- [The task]:
Render every line of the data exactly as written, and leave out the pictures.

━━━━━━━━━━━━━━━━━━━━

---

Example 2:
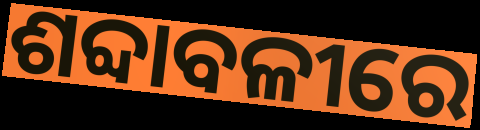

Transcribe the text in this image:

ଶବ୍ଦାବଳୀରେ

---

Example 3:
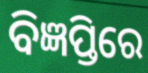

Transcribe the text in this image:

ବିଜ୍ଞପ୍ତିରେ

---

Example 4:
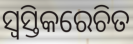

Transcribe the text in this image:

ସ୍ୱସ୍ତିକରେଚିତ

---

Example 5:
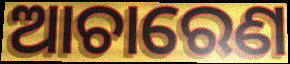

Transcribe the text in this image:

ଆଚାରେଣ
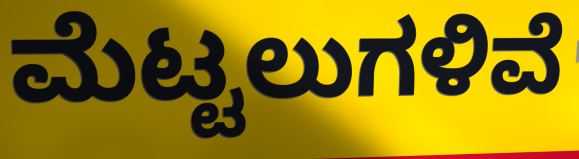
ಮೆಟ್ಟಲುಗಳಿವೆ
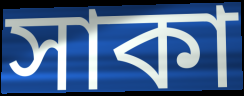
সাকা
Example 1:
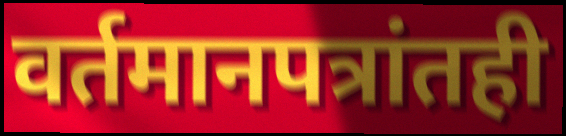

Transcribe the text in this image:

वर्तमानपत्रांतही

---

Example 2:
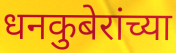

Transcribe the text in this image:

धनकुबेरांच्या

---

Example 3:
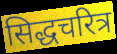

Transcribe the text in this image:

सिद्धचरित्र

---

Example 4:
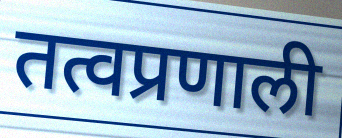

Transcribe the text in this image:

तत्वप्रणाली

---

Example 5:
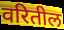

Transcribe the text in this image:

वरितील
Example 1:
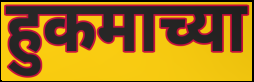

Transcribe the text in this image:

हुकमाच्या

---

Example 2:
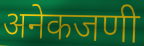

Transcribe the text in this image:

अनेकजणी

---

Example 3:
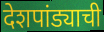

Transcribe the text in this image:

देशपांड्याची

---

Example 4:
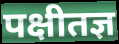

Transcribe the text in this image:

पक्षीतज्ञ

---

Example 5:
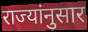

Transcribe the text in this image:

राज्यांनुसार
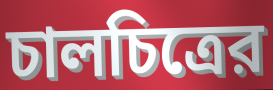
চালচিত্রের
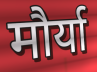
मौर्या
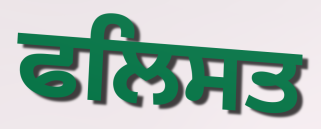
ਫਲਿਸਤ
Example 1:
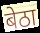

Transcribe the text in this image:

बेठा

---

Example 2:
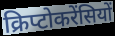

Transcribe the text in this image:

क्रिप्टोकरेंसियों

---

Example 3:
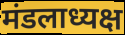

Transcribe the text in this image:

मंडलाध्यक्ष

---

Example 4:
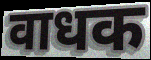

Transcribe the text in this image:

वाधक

━━━━━━━━━━━━━━━━━━━━

- [Answer space]:
---

Example 2:

Transcribe the text in this image:

ଶବ୍ଦାବଳୀରେ

---

Example 3:

Transcribe the text in this image:

ବିଜ୍ଞପ୍ତିରେ

---

Example 4:

Transcribe the text in this image:

ସ୍ୱସ୍ତିକରେଚିତ

---

Example 5:

Transcribe the text in this image:

ଆଚାରେଣ
ಮೆಟ್ಟಲುಗಳಿವೆ
সাকা
Example 1:

Transcribe the text in this image:

वर्तमानपत्रांतही

---

Example 2:

Transcribe the text in this image:

धनकुबेरांच्या

---

Example 3:

Transcribe the text in this image:

सिद्धचरित्र

---

Example 4:

Transcribe the text in this image:

तत्वप्रणाली

---

Example 5:

Transcribe the text in this image:

वरितील
Example 1:

Transcribe the text in this image:

हुकमाच्या

---

Example 2:

Transcribe the text in this image:

अनेकजणी

---

Example 3:

Transcribe the text in this image:

देशपांड्याची

---

Example 4:

Transcribe the text in this image:

पक्षीतज्ञ

---

Example 5:

Transcribe the text in this image:

राज्यांनुसार
চালচিত্রের
मौर्या
ਫਲਿਸਤ
Example 1:

Transcribe the text in this image:

बेठा

---

Example 2:

Transcribe the text in this image:

क्रिप्टोकरेंसियों

---

Example 3:

Transcribe the text in this image:

मंडलाध्यक्ष

---

Example 4:

Transcribe the text in this image:

वाधक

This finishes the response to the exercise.